The case capacity of different cartridge brands of a particular chambering can significantly vary between cartridge case manufacturers and even production lots. The default database of QuickLOAD for example contains 5 different .300 Winchester Magnum case capacities for 5 different cartridge case manufacturers.

Practical use and limitations[edit]

QuickLOAD mainly helps reloaders understand how changing variables can affect barrel harmonics, pressures and muzzle velocities. It can predict the effect of changes in ambient temperature, bullet seating depth, and barrel length. However, QuickLOAD has limitations. It is merely a computer simulation. It doesn't account for different brands of primers for example, and its ability to predict the effect of seating bullets into the rifling is crude.

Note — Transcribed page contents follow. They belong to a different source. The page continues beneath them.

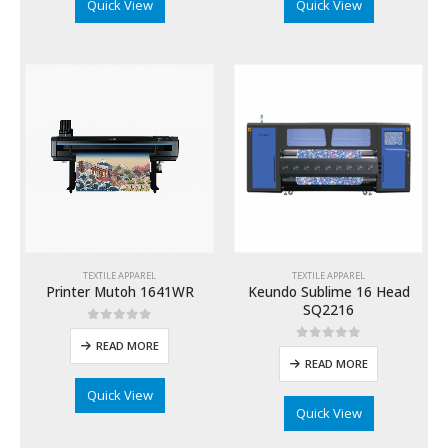
Quick View
Quick View
TEXTILE APPAREL
TEXTILE APPAREL
Printer Mutoh 1641WR
Keundo Sublime 16 Head
SQ2216
0
out of 5
READ MORE
0
out of 5
READ MORE
Quick View
Quick View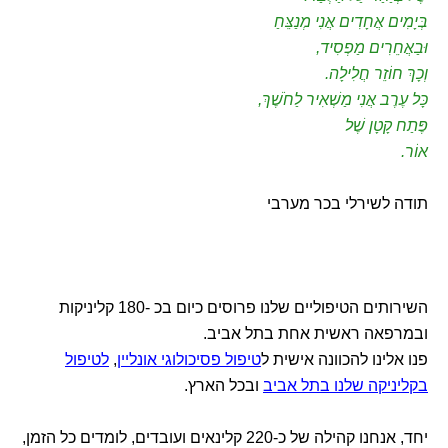
בְּיָמִים אֲחָדִים אֲנִי מְנַצֵּחַ
וּבַאֲחֵרִים מַפְסִיד,
וְכָךְ חוֹזֵר חֲלִילָה.
כָּל עֶרֶב אֲנִי מַשְׁאִיר לַחֹשֶׁךְ,
פֶּתַח קָטָן שֶׁל
אוֹר.
תודה לשירלי בכר מערבי
השירותים הטיפוליים שלנו פרוסים כיום בכ -180 קליניקות
ובמרפאה ראשית אחת בתל אביב.
פנו אלינו להכוונה אישית ל
טיפול פסיכולוגי אונליין
,
לטיפול
בקליניקה שלנו בתל אביב
ובכל הארץ.
יחד, אנחנו קהילה של כ-220 קלינאים ועובדים, לומדים כל הזמן,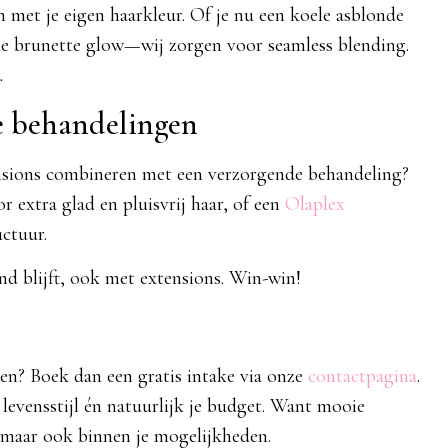
 met je eigen haarkleur. Of je nu een koele asblonde
che brunette glow—wij zorgen voor seamless blending.
.
e behandelingen
ensions combineren met een verzorgende behandeling?
r extra glad en pluisvrij haar, of een
Olaplex
ctuur.
nd blijft, ook met extensions. Win-win!
n? Boek dan een gratis intake via onze
contactpagina
.
evensstijl én natuurlijk je budget. Want mooie
, maar ook binnen je mogelijkheden.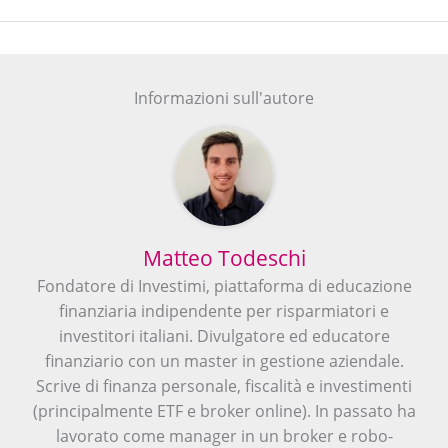
Informazioni sull'autore
Matteo Todeschi
Fondatore di Investimi, piattaforma di educazione
finanziaria indipendente per risparmiatori e
investitori italiani. Divulgatore ed educatore
finanziario con un master in gestione aziendale.
Scrive di finanza personale, fiscalità e investimenti
(principalmente ETF e broker online). In passato ha
lavorato come manager in un broker e robo-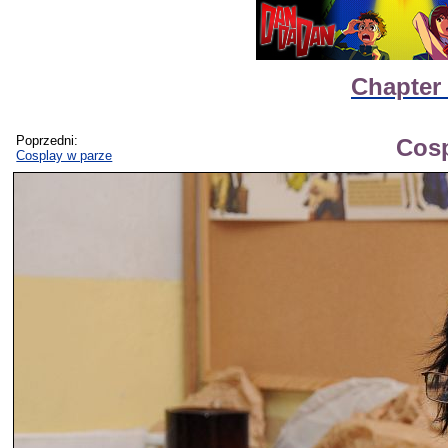
Chapter 
Poprzedni:
Cosp
Cosplay w parze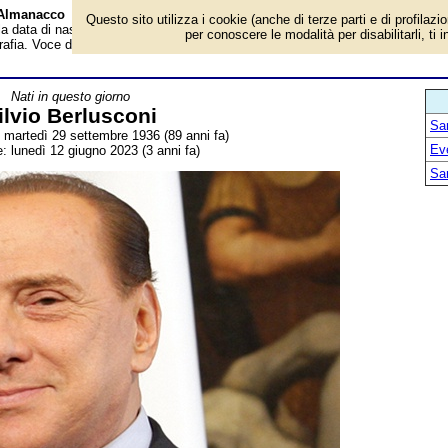
- Almanacco
Questo sito utilizza i cookie (anche di terze parti e di profilazi
 la data di nascita, dove è nato, cosa ha fatto Silvio Berlusconi, politico ed
per conoscere le modalità per disabilitarli, ti 
grafia. Voce dell'Almanacco.
Nati in questo giorno
ilvio Berlusconi
San
: martedì 29 settembre 1936 (89 anni fa)
Ev
: lunedì 12 giugno 2023 (3 anni fa)
San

A QuickLOAD user most certainly should not just "plug in" a cartridge, bullet and powder and use that load, assuming it is safe. It is good practice to double- or triple-check QuickLOAD's output against reliable load data supplied by the powder producing companies. Of course the best way to check firearms cartridge loads are actual proof test measurements at certified test facilities.

QuickTARGET external ballistics predictor computer program[edit]

The QuickLOAD interior ballistics predictor program also contains the external ballistics predictor computer program QuickTARGET. QuickTARGET is based on the Siacci/Mayevski G1 model and gives the user the possibility to enter several different BC G1 constants for different speed regimes to calculate ballistic predictions that more closely match a bullet's flight behaviour at longer ranges in comparison to calculations that use only one BC constant.

In 2008 QuickTARGET Unlimited was introduced as an additional part of the QuickLOAD/QuickTARGET 3.4 version software suite. QuickTARGET Unlimited is an enhanced beta version of QuickTARGET that can take several long range factors into account to make the external ballistic predictions more accurate. For this it can use several drag models; G1, G5, G7, etc. and a custom drag function that uses drag coefficient (Cd) data. In January 2009 the Finnish ammunition manufacturer Lapua published Doppler radar tests derived drag coefficient data for most of their rifle projectiles.[1][2] The predictive capabilities of the custom mode are based on actual bullet flight data derived from Doppler radar test sessions. With this data engineers can create algorithms that utilize both known mathematical ballistic models as well as test specific, tabular data in unison. Besides the data for Lapua bullets QuickTARGET Ultimate also contains Cd data for some other projectiles that are often used for extended range shooting.

Computer requirements[edit]

The QuickLOAD/QuickTARGET 1.x and 2.x versions were supplied on a diskette. Since version 3.0 QuickLOAD/QuickTARGET is supplied on a CD-ROM and requires Microsoft Windows 98 or a newer Microsoft Windows operating system version. The (2011) QuickLOAD/QuickTARGET 3.6 version is compatible with the Microsoft Windows 7 operating system. The software suite can be used with metric units and imperial units/United States customary units and was created and is maintained by mechanical engineer Mr. Hartmut G. Brömel in Babenhausen, Germany. QuickLOAD is distributed in the United States, Canada and Mexico by NECO (Nostalgia Enterprises Company) and in South Africa, Australia, New Zealand and Europe except Germany, Czech Republic, Denmark and Ukraine by JMS Arms.